Second author I tag is Roberta Pearce. Roberta likes to have fun breaking some (but not all!) clichés in her contemporary romances – her latest novel, A Bird Without Wings, features a heroine who is smarter than the hero. And her soon-to-be-released The Value of Vulnerability has a hero who is a sociopath (that’s sociopath, not psychopath!). If you click on her name you’re taken to her blog, if you click on A Bird Without Wings, you can check out her book on Amazon.
The third author I tag (all good things come in threes) is Gregor Xane. Gregor is the author of the horror novellas Six Dead Spots (one of the weirdest books I read) and The Hanover Block (forthcoming). He resides in the U.S., in a small town in southwestern Ohio. He’s currently preparing a rather large and ridiculous work of science-fiction for publication.
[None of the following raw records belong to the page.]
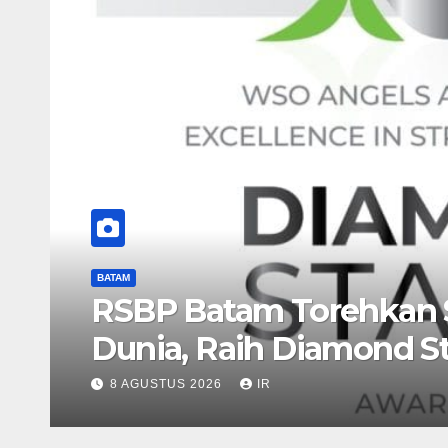
BATAM
Lomba Masak Serba Ik
Gemar Makan Ikan
7 AGUSTUS 2026
IR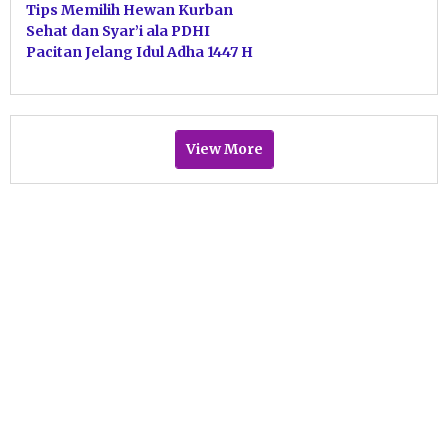
Tips Memilih Hewan Kurban
Sehat dan Syar’i ala PDHI
Pacitan Jelang Idul Adha 1447 H
View More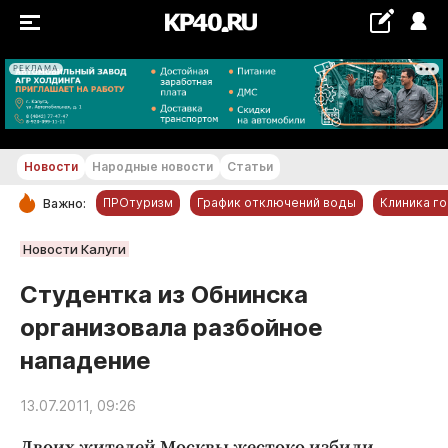
РЕКЛАМА
+28...+29 °С
Новости
Народные новости
Статьи
ПРОтуризм
График отключений воды
Клиника г
Важно:
РУБРИКИ
Новости Калуги
Обнинск
Студентка из Обнинска
Новости компаний
организовала разбойное
Статьи
нападение
Народные новости
Авто и транспорт
13.07.2011, 09:26
Благоустройство
Двоих жителей Москвы жестоко избили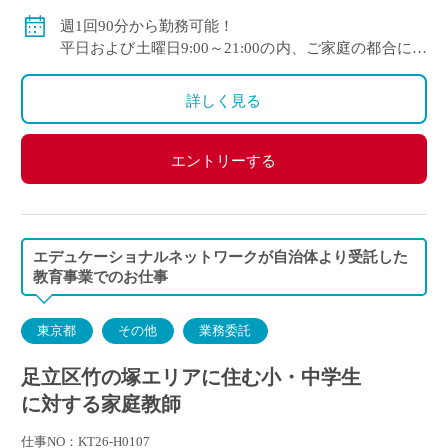
週1回90分から勤務可能！
平日および土曜日9:00～21:00の内、ご家庭の都合に合
わせて時間を決定
ご自身のご都合の良い時間帯のご家庭をお願いしま
詳しく見る
す。
※5月～3月で実施します。
エントリーする
(勤務イメージ）
月曜日 10:00～11:30 A家庭／13:30～15:00 B家庭
木曜日 10:30～12:00 C家庭／16:00～17:30 D家庭
／19:00～20:30 E家庭
エデュケーショナルネットワークが自治体より受託した
金曜日 14:00～15:30 F家庭／18:00～19:30 G家庭
教育事業でのお仕事
東京都
その他
業務委託
足立区竹の塚エリアに住む小・中学生
に対する家庭教師
仕事NO：KT26-H0107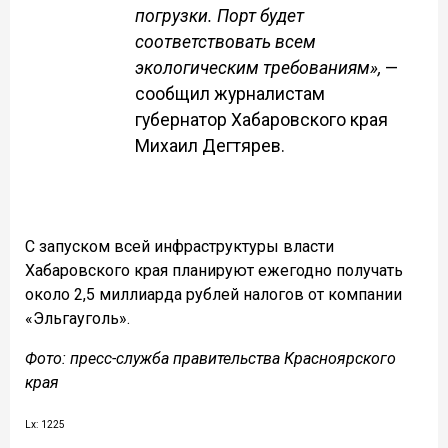
погрузки. Порт будет
соответствовать всем
экологическим требованиям»,
—
сообщил журналистам
губернатор Хабаровского края
Михаил Дегтярев.
С запуском всей инфраструктуры власти
Хабаровского края планируют ежегодно получать
около 2,5 миллиарда рублей налогов от компании
«Эльгауголь».
Фото: пресс-служба правительства Красноярского
края
Lx: 1225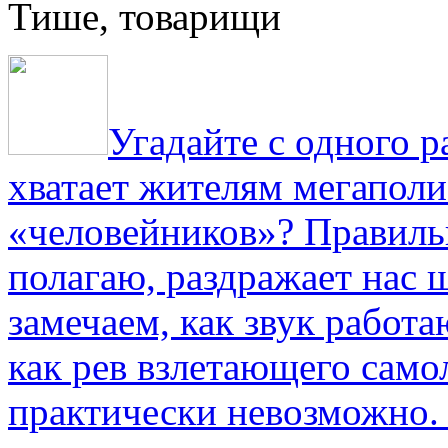
Тише, товарищи
Угадайте с одного р
хватает жителям мегаполи
«человейников»? Правиль
полагаю, раздражает нас ш
замечаем, как звук работа
как рев взлетающего само
практически невозможно.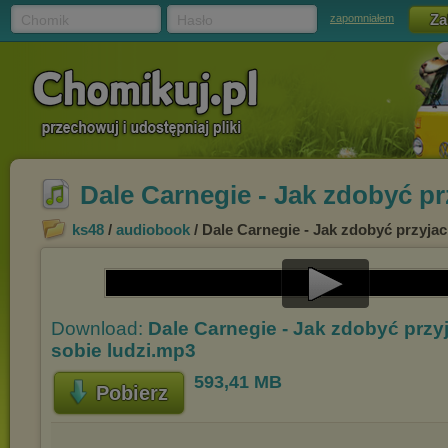
Chomik
Hasło
zapomniałem
Dale Carnegie - Jak zdobyć prz
ks48
/
audiobook
/ Dale Carnegie - Jak zdobyć przyjac
Play
Download:
Dale Carnegie - Jak zdobyć przyj
Video
sobie ludzi.mp3
593,41 MB
Pobierz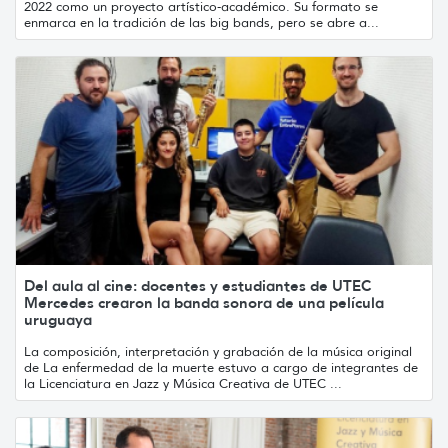
2022 como un proyecto artístico-académico. Su formato se
enmarca en la tradición de las big bands, pero se abre a...
Del aula al cine: docentes y estudiantes de UTEC
Mercedes crearon la banda sonora de una película
uruguaya
La composición, interpretación y grabación de la música original
de La enfermedad de la muerte estuvo a cargo de integrantes de
la Licenciatura en Jazz y Música Creativa de UTEC ...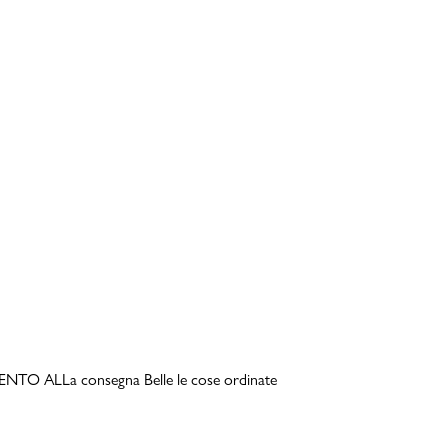
TO ALLa consegna Belle le cose ordinate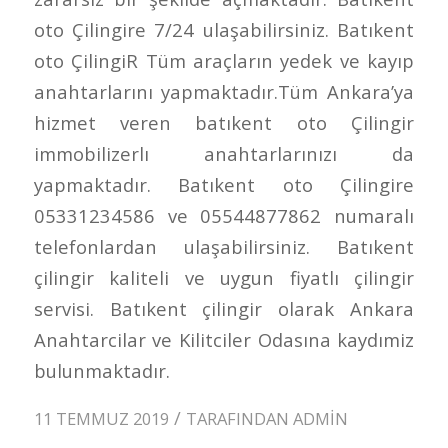
oto Çilingire 7/24 ulaşabilirsiniz. Batıkent
oto ÇilingiR Tüm araçların yedek ve kayıp
anahtarlarını yapmaktadır.Tüm Ankara’ya
hizmet veren batıkent oto Çilingir
immobilizerlı anahtarlarınızı da
yapmaktadır. Batıkent oto Çilingire
05331234586 ve 05544877862 numaralı
telefonlardan ulaşabilirsiniz. Batıkent
çilingir kaliteli ve uygun fiyatlı çilingir
servisi. Batıkent çilingir olarak Ankara
Anahtarcilar ve Kilitciler Odasına kaydımiz
bulunmaktadır.
/
11 TEMMUZ 2019
TARAFINDAN
ADMIN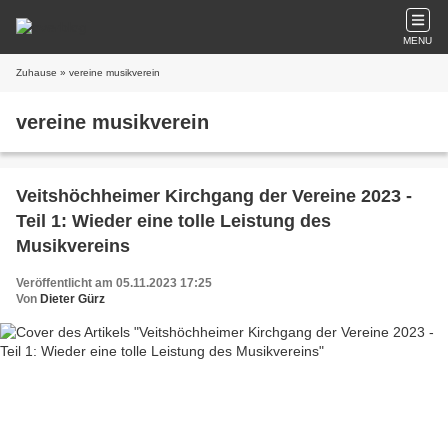
MENU
Zuhause
» vereine musikverein
vereine musikverein
Veitshöchheimer Kirchgang der Vereine 2023 -
Teil 1: Wieder eine tolle Leistung des
Musikvereins
Veröffentlicht am 05.11.2023 17:25
Von
Dieter Gürz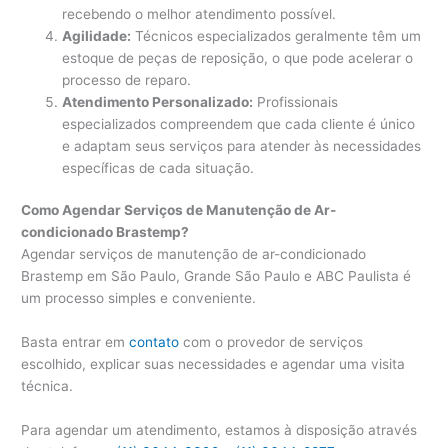
recebendo o melhor atendimento possível.
Agilidade:
Técnicos especializados geralmente têm um
estoque de peças de reposição, o que pode acelerar o
processo de reparo.
Atendimento Personalizado:
Profissionais
especializados compreendem que cada cliente é único
e adaptam seus serviços para atender às necessidades
específicas de cada situação.
Como Agendar Serviços de Manutenção de Ar-
condicionado Brastemp?
Agendar serviços de manutenção de ar-condicionado
Brastemp em São Paulo, Grande São Paulo e ABC Paulista é
um processo simples e conveniente.
Basta entrar em
contato
com o provedor de serviços
escolhido, explicar suas necessidades e agendar uma visita
técnica.
Para agendar um atendimento, estamos à disposição através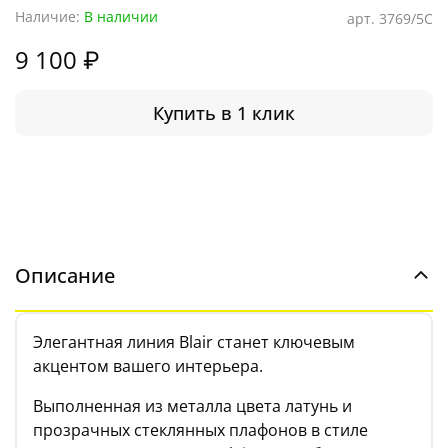
Наличие:
В наличии
арт.
3769/5C
9 100 ₽
Купить в 1 клик
Описание
Элегантная линия Blair станет ключевым
акцентом вашего интерьера.
Выполненная из металла цвета латунь и
прозрачных стеклянных плафонов в стиле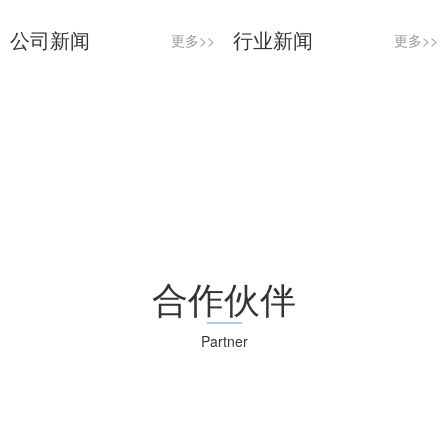
公司新闻
行业新闻
更多>>
更多>>
合作伙伴
Partner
Click on his name to check out his blog and/or click on Six Dead Spots to read a sample of his work on Amazon…
I read somewhere that writers were having bookmarks printed with their covers and description. Another writer had business cards with his name and ‘author’ on it. Since I often use business cards as bookmarks, I decided to mix those two ideas and create a business card for my protagonist, freelance assassin Katla Sieltjes.
Now, something like ‘Katla Sieltjes, freelance assassin’ would be too obvious and too close to ‘Martyn V. Halm, author’. Katla hides behind Loki Enterprises. Loki also stands for ‘low key’ or unobtrusive, so I wanted the cards to be sober and professional, but still packing a punch. Katla refers to her work as ‘corporate troubleshooting’, since she often works for corporations by making obstacles disappear. She’s also an expert in disguising homicide, but that’s also not something you want to put on your business card. One of the ways Katla masks homicides is by giving her targets ‘accidents’, which tend to be fortunate for Katla’s clients.
That’s how I came up with the description. ‘experts in fortunate accidents’ and ‘corporate troubleshooting’. I added the links to my blog and my website and my author email address and presto.
I ordered the cards through Vistaprint and got myself a nice card holder engraved with Loki Enterprises. Now, I have a card to give to people who wonder what I’m writing, and I also leave them as bookmarks in library books.